Tres de mis abuelos partieron el mismo año. En un lapso de cinco meses, sin haber asimilado el duelo de uno teníamos que penar la marcha de otro. Entró fuerte el 2000.
Por suerte, la familia los ha mantenido vivos en la memoria de una forma u otra.
A Blas, “el de las vacas”, lo recordamos a diario porque su vaquería sigue en pie, no sin esfuerzos. Las yuntas se sacan a pasear frente a la Virgen en cada fiesta sabiendo todos que en algún lugar él mira con orgullo viendo que media estirpe continúa cultivando la tierra.
Tata vive en cada canto, en cada historia contada y en cada viaje en coche hasta Valsequillo porque, sin duda, esos trayectos eran únicos con su voz de fondo. Vive en las helechas de Las Puntillas que aún se riegan con mimo entre las voces de la familia de Doris. Y vive en los ojos de mi padre cuando la recuerda.

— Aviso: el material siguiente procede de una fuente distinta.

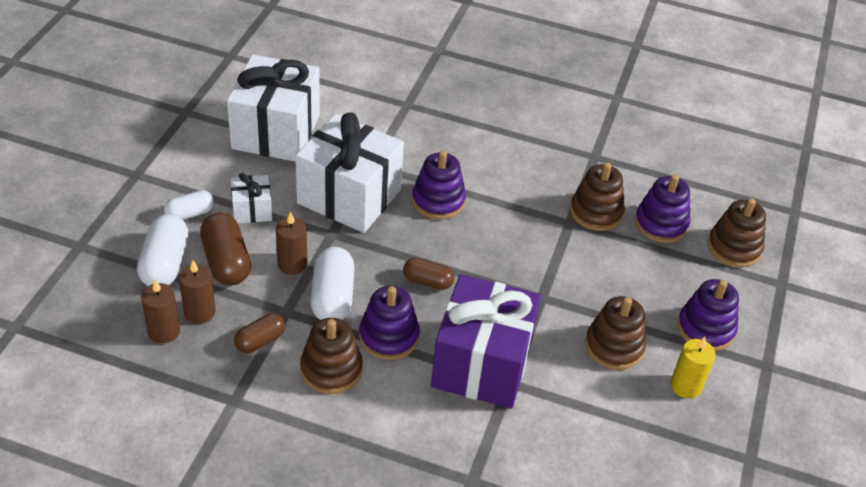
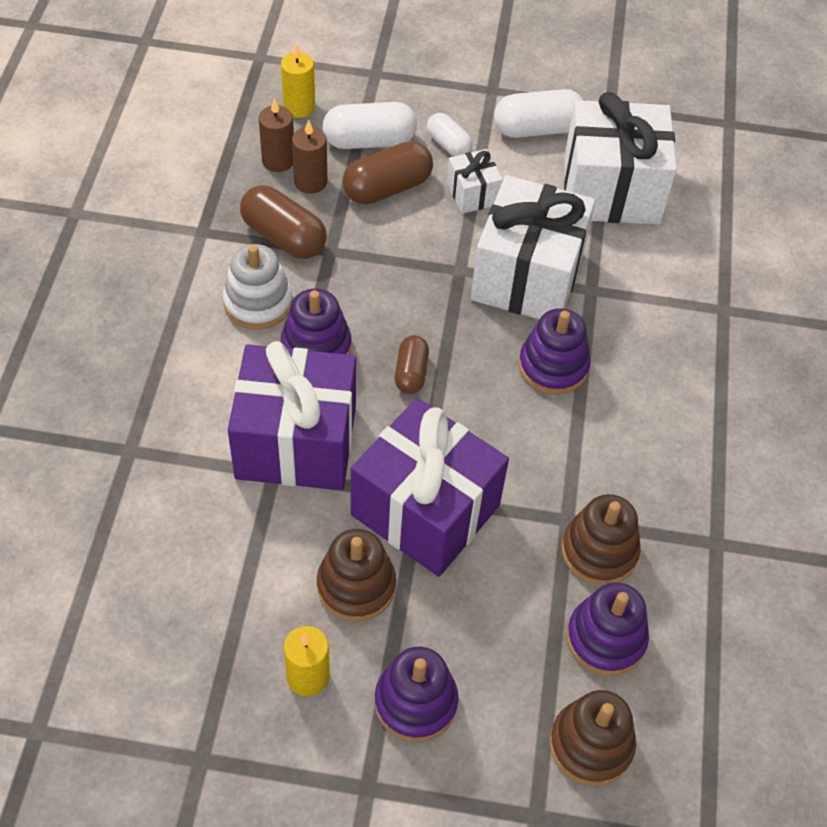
camera: 80 degrees right, 10 degrees up
brown capsule [234,313,286,353] -> brown capsule [240,185,327,259], size x1.63
brown candle [276,211,307,275] -> none
brown stacking toy [300,318,363,394] -> white stacking toy [223,244,293,330]
white capsule [310,247,355,320] -> white capsule moved to [494,89,583,138]
none -> yellow candle [281,43,315,118]
none -> purple gift [351,398,509,577]

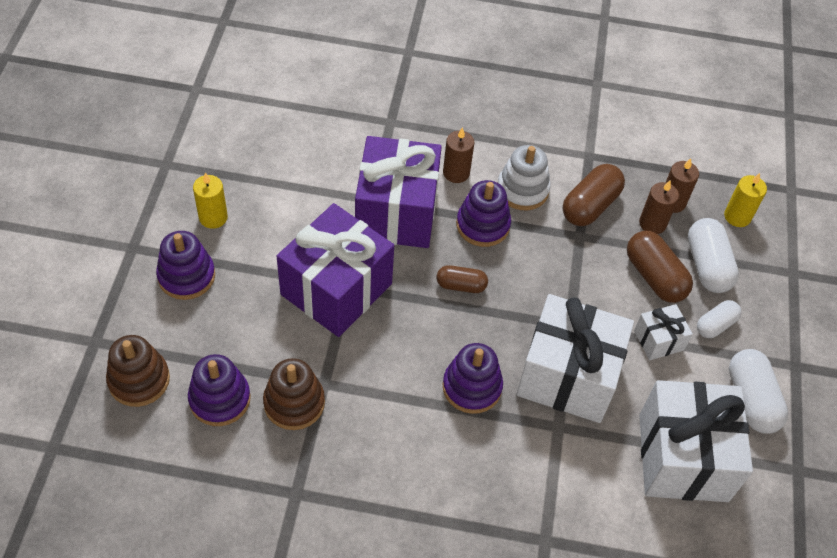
camera: 90 degrees right, 0 degrees up
brown stacking toy [317,529,396,622] -> none
none -> brown candle [443,127,475,183]

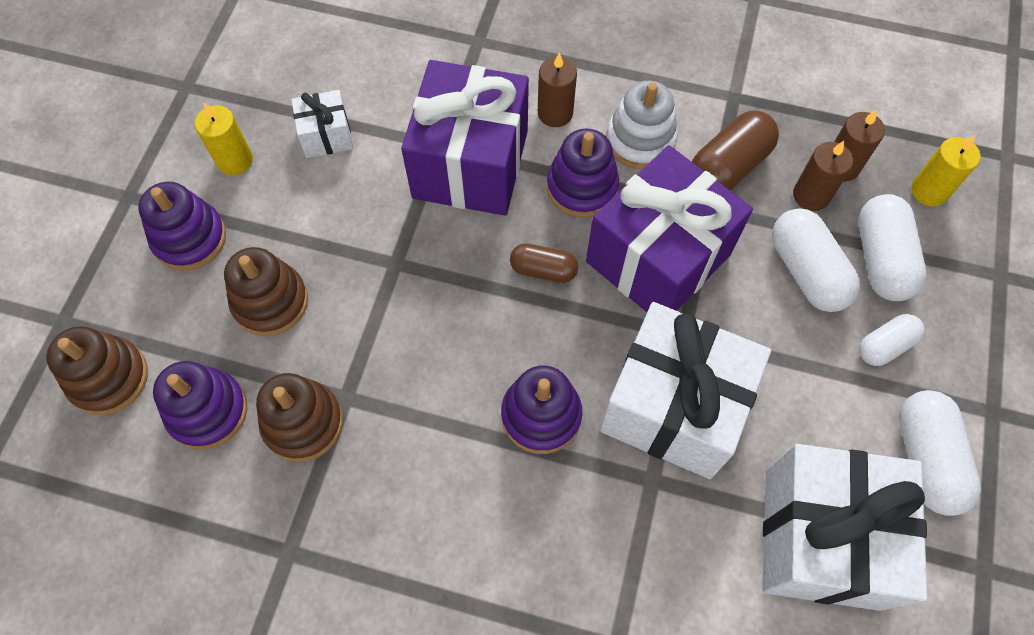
camera: 10 degrees right, 10 degrees up
purple gift [277,203,394,337] -> purple gift moved to [586,145,753,312]
brown capsule [627,231,693,303] -> white capsule [772,208,860,312]
white gift [634,304,693,360] -> white gift moved to [291,90,353,158]
none -> brown stacking toy [224,247,308,336]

Lolo, ¡ay, Lolo!. El permanece aún en el eco de Casas Blancas, regando, cuidando con cariño sus naranjas y limones. Sus historias de la barbería, de las que tanto habló mi tío Adolfo y recogió en sus Retazos de Zafra, aún dan vueltas por los rincones de la casa, girando como lo hacía aquel viejo sillón de barbero sobre el que jugábamos en la azotea. Vive y veo su carácter en mi hermana y recuerdo sus maneras cada vez que miro a mi tía Pepa.
Pero, sobre todo, viven porque seguimos recordando cuánto amor repartieron, cuántas enseñanzas nos dieron. Y aquí anda una, intentando contar historias que los recuerden, que los honre. Porque, como dicen, no muere quien no se olvida.